■ Yazılı görev A
Boykot yazısında adı geçen ülkeleri, Osmanlı'yı saymadan, metindeki sıralarıyla yazın.

Boykot geleneğini bir silaha dönüştürmek bizim elimizde!

Mustafa Armağan, Osmanlı toplumunda oldukça canlı bir olgu olarak boykotun tarihçesini inceliyor.

Mustafa Armağan / Yeni Akit

İlk boykotu 115 yıl önce Avusturya’ya karşı yapmıştık

Başta İsrail menşeli ürünlere olmak üzere Siyonist soykırımcı politikayı destekleyen markalara karşı sade bizde değil, İslam dünyasında, hatta Belçika gibi bazı Batılı ülkelerde başlayan boykot eylemleri şaşırtıcı bir hızla büyüyor ve kredi kartı uygulamalarına dek uzanıyor. Son zamanlarda bu denli küresel çaplı ve başarılı bir boykot gerçekleşmemişti doğrusu. Ancak bundan 115 yıl önce Osmanlı halkının gerçekleştirdiği bir boykot vardı ki, onun modernleşme tarihimizde bir ilki temsil ettiği yeterince bilinmez.

■ Verilen bilgiler
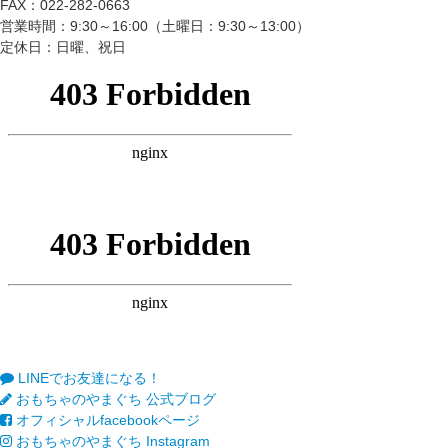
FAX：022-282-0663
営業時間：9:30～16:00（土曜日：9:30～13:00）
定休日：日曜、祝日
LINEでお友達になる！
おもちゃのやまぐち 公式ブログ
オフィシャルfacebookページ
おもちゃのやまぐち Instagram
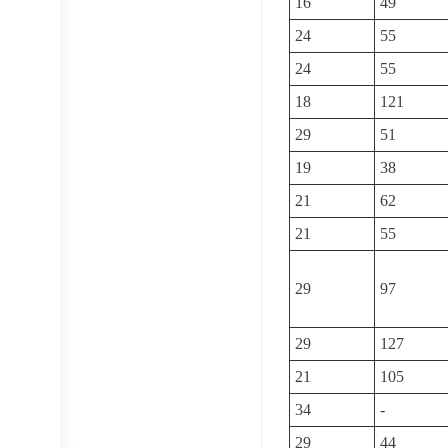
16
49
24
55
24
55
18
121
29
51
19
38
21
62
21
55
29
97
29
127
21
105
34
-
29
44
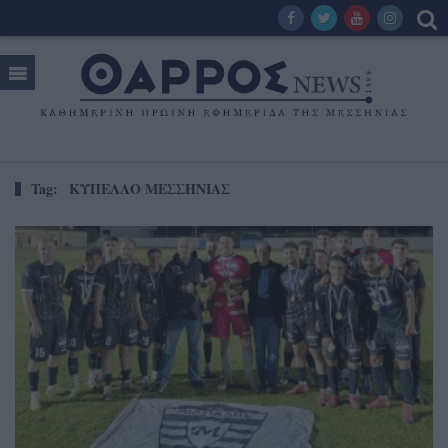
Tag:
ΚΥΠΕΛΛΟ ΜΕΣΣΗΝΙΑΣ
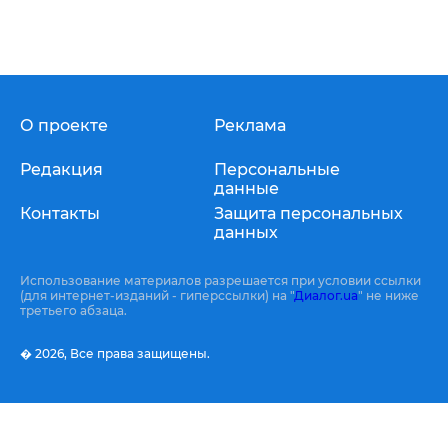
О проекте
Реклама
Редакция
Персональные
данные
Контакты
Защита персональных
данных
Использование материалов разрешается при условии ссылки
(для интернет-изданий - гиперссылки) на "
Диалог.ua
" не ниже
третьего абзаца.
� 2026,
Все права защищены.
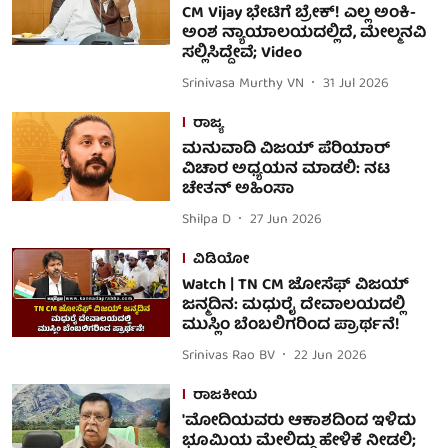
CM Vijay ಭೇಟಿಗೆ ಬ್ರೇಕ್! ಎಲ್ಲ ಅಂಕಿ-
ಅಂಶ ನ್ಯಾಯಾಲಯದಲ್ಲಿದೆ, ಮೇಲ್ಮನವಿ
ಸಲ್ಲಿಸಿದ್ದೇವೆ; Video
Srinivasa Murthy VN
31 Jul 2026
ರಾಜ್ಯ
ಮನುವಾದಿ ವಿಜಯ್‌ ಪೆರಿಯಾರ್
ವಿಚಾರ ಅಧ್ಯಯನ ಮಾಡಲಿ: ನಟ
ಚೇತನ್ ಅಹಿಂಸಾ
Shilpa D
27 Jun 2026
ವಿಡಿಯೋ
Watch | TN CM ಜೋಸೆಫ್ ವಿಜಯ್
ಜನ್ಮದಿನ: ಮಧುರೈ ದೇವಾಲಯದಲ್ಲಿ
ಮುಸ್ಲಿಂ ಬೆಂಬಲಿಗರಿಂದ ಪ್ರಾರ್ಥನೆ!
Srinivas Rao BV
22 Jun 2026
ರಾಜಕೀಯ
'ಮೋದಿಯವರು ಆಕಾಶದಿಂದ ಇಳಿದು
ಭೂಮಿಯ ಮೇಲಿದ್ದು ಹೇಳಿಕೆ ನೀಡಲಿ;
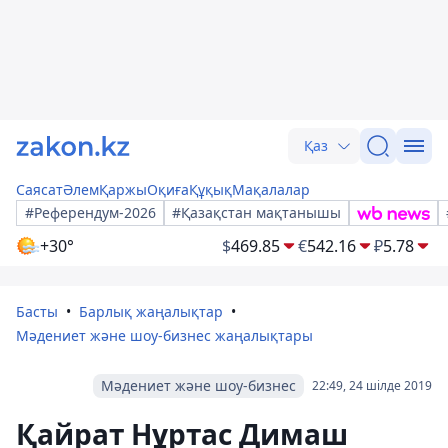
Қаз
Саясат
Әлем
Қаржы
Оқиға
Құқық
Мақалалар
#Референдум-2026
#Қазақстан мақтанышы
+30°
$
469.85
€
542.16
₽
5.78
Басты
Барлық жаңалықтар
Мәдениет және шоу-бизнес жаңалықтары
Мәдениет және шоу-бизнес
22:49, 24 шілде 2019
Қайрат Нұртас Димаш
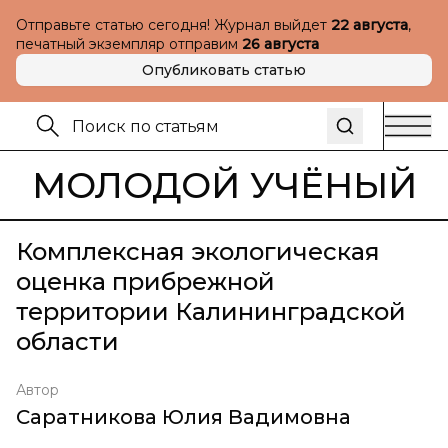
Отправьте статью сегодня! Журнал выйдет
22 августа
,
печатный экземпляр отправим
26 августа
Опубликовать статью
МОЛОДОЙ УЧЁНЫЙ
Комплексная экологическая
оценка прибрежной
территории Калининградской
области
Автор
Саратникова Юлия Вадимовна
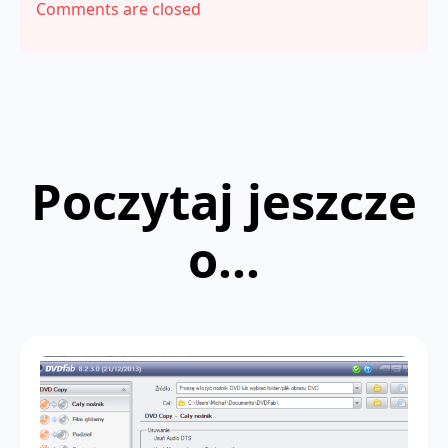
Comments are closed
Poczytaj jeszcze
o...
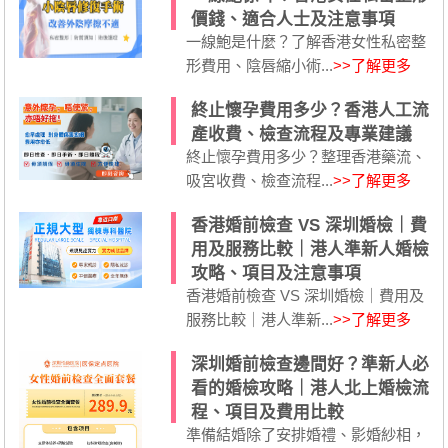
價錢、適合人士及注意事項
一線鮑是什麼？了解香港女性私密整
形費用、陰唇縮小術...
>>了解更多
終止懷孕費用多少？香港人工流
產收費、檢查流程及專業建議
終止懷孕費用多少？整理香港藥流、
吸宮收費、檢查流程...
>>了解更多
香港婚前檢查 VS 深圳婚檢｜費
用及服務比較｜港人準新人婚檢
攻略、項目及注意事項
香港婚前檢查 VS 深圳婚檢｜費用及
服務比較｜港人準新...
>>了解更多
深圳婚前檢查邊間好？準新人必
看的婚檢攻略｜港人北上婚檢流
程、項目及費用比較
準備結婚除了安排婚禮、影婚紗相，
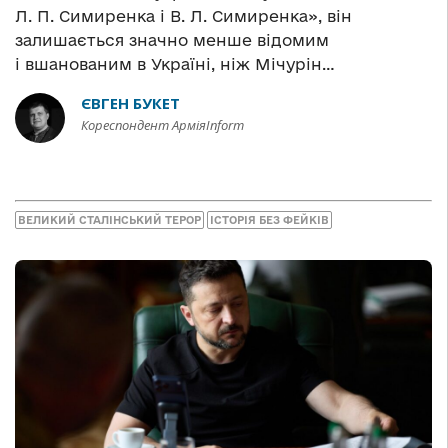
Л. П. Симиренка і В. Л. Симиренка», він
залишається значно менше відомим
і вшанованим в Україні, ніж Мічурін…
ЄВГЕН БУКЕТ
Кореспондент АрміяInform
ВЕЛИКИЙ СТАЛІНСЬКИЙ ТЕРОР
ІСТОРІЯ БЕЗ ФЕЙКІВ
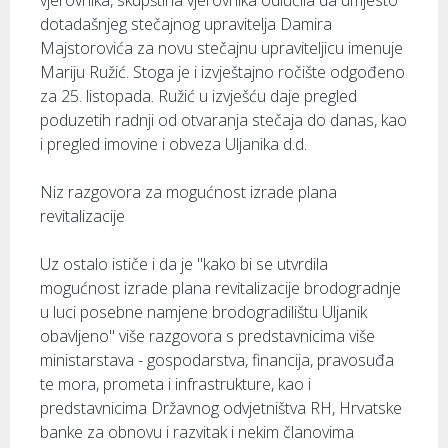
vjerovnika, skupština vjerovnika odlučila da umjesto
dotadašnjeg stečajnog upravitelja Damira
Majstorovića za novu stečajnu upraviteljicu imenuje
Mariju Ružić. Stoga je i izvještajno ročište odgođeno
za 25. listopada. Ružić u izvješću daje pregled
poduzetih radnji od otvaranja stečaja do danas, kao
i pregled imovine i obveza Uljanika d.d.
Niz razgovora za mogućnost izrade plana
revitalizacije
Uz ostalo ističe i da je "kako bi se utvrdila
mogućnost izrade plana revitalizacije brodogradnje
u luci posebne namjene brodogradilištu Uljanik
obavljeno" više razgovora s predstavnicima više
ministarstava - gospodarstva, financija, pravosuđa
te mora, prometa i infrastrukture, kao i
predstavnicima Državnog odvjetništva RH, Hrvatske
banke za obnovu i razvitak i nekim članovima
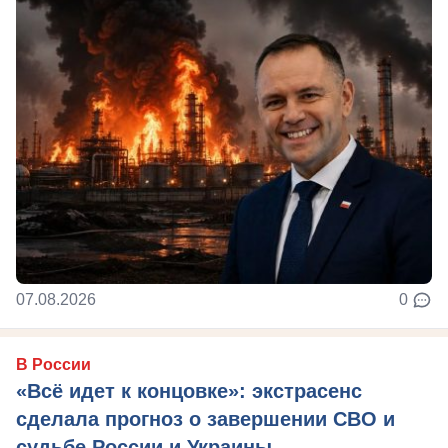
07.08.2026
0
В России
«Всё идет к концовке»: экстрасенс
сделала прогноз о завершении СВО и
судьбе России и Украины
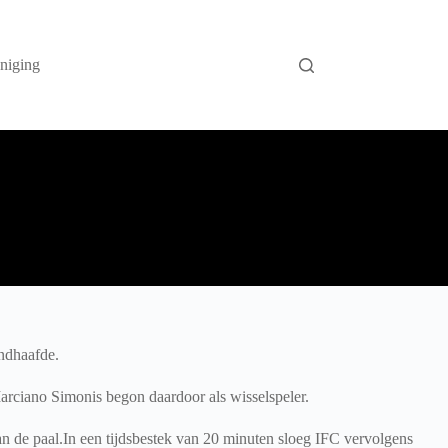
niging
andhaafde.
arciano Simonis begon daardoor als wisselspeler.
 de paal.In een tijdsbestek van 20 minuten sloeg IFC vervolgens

■ Yazılı görev B
Listenin başından "Все права защищены." ifadesini içeren satıra kadar, iki uç da dahil olmak üzere, listedeki satırları olduğu gibi yeniden verin. Resimleri cevaba almayın.

■ Alıştırma çıktısı A
Avusturya, İsrail, Belçika

■ Alıştırma çıktısı B
FAX：022-282-0663
営業時間：9:30～16:00（土曜日：9:30～13:00）
定休日：日曜、祝日
LINEでお友達になる！
おもちゃのやまぐち 公式ブログ
オフィシャルfacebookページ
おもちゃのやまぐち Instagram
16
49
24
55
24
55
18
121
29
51
19
38
21
62
21
55
29
97
29
127
21
105
34
-
29
44
Tag:
ΚΥΠΕΛΛΟ ΜΕΣΣΗΝΙΑΣ
О проекте
Реклама
Редакция
Персональные
данные
Контакты
Защита персональных
данных
Использование материалов разрешается при условии ссылки
(для интернет-изданий - гиперссылки) на "
Диалог.ua
" не ниже
третьего абзаца.
� 2026,
Все права защищены.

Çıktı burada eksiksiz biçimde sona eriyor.